Render as a numbered list only the data starting with the line containing "order: Pinales" and running through the line containing "common name: Northern white-cedar", both included, with any blank lines left out.

======== PROVIDED RECORDS ========

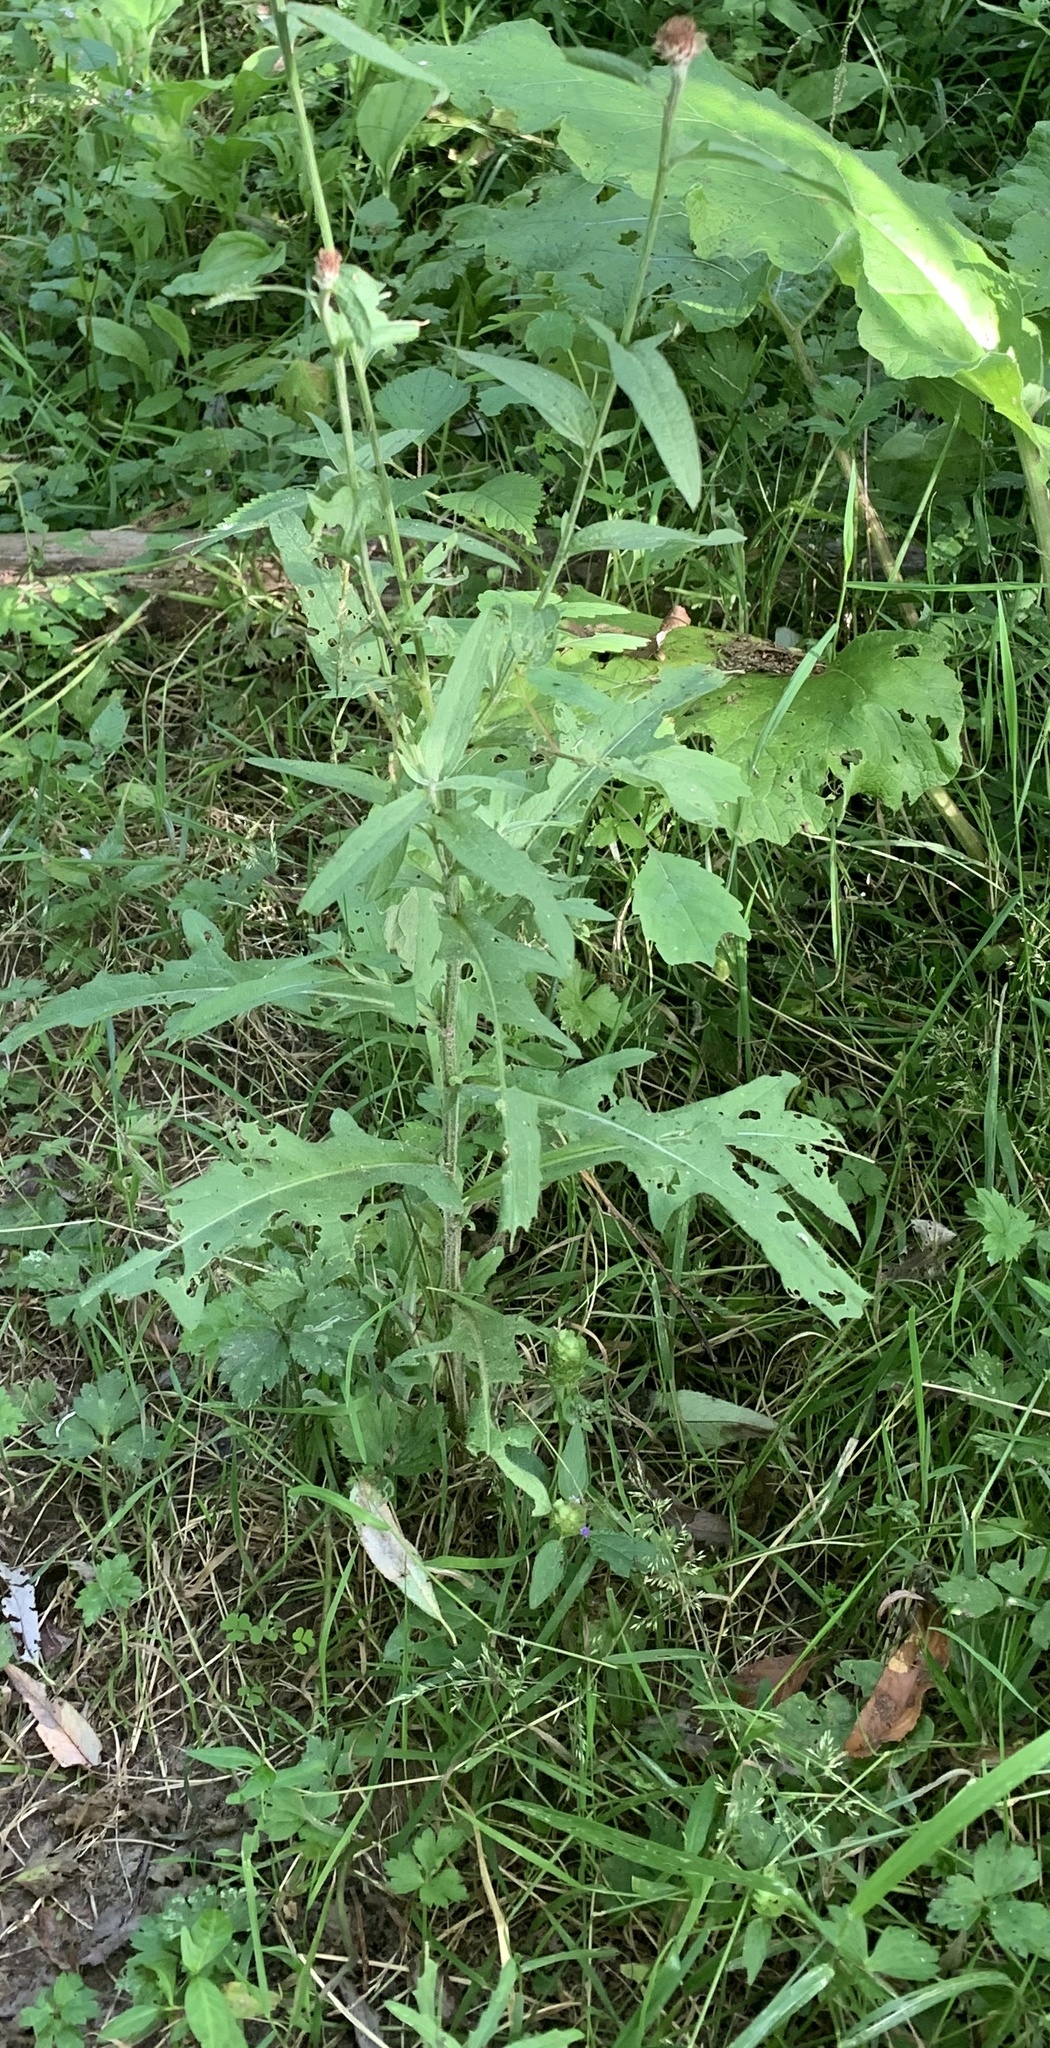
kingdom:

========
======== PROVIDED RECORDS ========

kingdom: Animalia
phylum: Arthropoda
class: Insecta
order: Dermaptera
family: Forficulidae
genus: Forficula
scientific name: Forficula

========
======== PROVIDED RECORDS ========

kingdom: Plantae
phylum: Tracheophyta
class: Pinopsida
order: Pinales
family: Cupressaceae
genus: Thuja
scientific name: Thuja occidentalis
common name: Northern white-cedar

========

OUTPUT FOR THIS EXERCISE:
1. order: Pinales
2. family: Cupressaceae
3. genus: Thuja
4. scientific name: Thuja occidentalis
5. common name: Northern white-cedar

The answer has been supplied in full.